Sur le chemin de la crèche, à dix heures du matin, ma fille à la main, sa trottinette dans l’autre. Au coin de la rue du faubourg Saint-Martin, elle s‘immobilise. Du doigt, elle me montre, l’air émerveillé, ce qu’elle vient d’apercevoir : un chien ! Quelle aubaine !
Nous nous en approchons puis, selon le protocole que nous avons défini, nous nous arrêtons à cinquante centimètres. Une patte levée, le chien, un fox à poils durs, urine contre un muret.
Au bout de la laisse, un homme de dos. « Bonjour dis-je, de ma voix enrouée. Ma fille peut-elle caresser votre chien ? » Ce n’est pas seulement une autorisation que je demande, mais aussi l’assurance que l’animal est sociable. L’homme se retourne :
« Comment ? » demande-t-il. C’est un trentenaire d’un blond roux, suffisamment séduisant pour pouvoir être négligé. Le genre à qui la barbe de trois jours et le cheveu hirsute vont à merveille. Je répète ma question. Autour de nous, le vacarme de la rue. J’ai beau forcer ma voix, ce que je dis est couvert par les automobiles qui démarrent au feu, les moto pétaradant, les coups de klaxons de ci, de là.
« Je n’ai pas entendu » répond-il, cette fois sur un ton franchement agressif. Il a compris que je parle de son chien, et s’attend à une remarque désobligeante au sujet des déjections canines. Pour la troisième fois, je pose ma question, cette fois dans une miraculeuse minute de silence urbain. « Mais bien sûr ! » s’exclame-t-il en réponse, tout surpris.
Ma fille se penche, sa petite main frictionne le dos du fox, qui en frétille de joie, de la tête à la queue.
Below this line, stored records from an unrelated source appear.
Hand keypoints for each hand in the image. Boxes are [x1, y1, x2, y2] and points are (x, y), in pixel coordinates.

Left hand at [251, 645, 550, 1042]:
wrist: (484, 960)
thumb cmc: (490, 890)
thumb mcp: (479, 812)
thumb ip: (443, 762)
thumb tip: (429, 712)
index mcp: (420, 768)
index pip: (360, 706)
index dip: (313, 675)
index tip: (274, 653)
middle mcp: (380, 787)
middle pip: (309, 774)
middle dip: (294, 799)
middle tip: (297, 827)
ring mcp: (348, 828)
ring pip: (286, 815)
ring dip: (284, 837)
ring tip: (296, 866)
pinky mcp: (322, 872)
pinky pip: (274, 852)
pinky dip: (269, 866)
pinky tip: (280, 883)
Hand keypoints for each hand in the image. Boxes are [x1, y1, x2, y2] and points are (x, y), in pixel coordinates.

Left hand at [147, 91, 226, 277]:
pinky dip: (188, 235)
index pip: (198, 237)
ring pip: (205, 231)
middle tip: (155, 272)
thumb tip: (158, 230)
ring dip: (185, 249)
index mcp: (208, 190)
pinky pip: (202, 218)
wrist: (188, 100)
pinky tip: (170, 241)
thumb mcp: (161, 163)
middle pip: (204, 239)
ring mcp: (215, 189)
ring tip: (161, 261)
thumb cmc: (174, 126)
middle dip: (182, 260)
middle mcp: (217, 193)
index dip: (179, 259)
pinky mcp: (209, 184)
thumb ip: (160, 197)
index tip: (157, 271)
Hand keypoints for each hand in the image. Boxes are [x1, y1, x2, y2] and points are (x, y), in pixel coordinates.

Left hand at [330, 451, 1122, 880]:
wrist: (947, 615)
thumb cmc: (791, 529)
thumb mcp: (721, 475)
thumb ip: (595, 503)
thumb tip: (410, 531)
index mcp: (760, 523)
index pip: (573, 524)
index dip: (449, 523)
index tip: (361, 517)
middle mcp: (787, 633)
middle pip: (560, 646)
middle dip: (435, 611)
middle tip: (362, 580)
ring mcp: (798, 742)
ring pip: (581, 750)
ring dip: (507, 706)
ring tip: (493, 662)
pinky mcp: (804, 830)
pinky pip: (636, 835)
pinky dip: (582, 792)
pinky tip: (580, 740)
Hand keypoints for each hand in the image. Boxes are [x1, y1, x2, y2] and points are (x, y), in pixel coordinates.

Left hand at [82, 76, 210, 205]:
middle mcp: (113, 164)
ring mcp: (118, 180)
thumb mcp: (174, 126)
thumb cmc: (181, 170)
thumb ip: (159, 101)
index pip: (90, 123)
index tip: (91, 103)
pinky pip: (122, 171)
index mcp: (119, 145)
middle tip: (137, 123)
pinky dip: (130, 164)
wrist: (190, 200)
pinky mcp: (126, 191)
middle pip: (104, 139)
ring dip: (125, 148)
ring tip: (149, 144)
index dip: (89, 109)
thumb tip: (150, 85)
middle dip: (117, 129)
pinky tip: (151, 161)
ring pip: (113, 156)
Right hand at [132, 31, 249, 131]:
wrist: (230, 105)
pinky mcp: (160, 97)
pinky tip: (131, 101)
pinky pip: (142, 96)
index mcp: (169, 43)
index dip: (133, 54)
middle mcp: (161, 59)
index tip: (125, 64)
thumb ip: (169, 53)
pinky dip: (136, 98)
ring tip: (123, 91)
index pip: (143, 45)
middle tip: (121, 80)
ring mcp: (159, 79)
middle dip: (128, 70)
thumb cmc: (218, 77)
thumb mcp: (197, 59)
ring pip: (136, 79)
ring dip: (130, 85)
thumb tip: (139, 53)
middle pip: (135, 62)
L’animal lève vers elle des yeux enfoncés et brillants. Ma fille le regarde, puis lève vers le jeune homme un sourire extasié. Le jeune homme la regarde, puis se tourne vers moi en se passant la main dans les cheveux. « Excusez-moi, dit-il. Vous savez, à l’heure qu’il est, je ne suis pas encore bien réveillé.»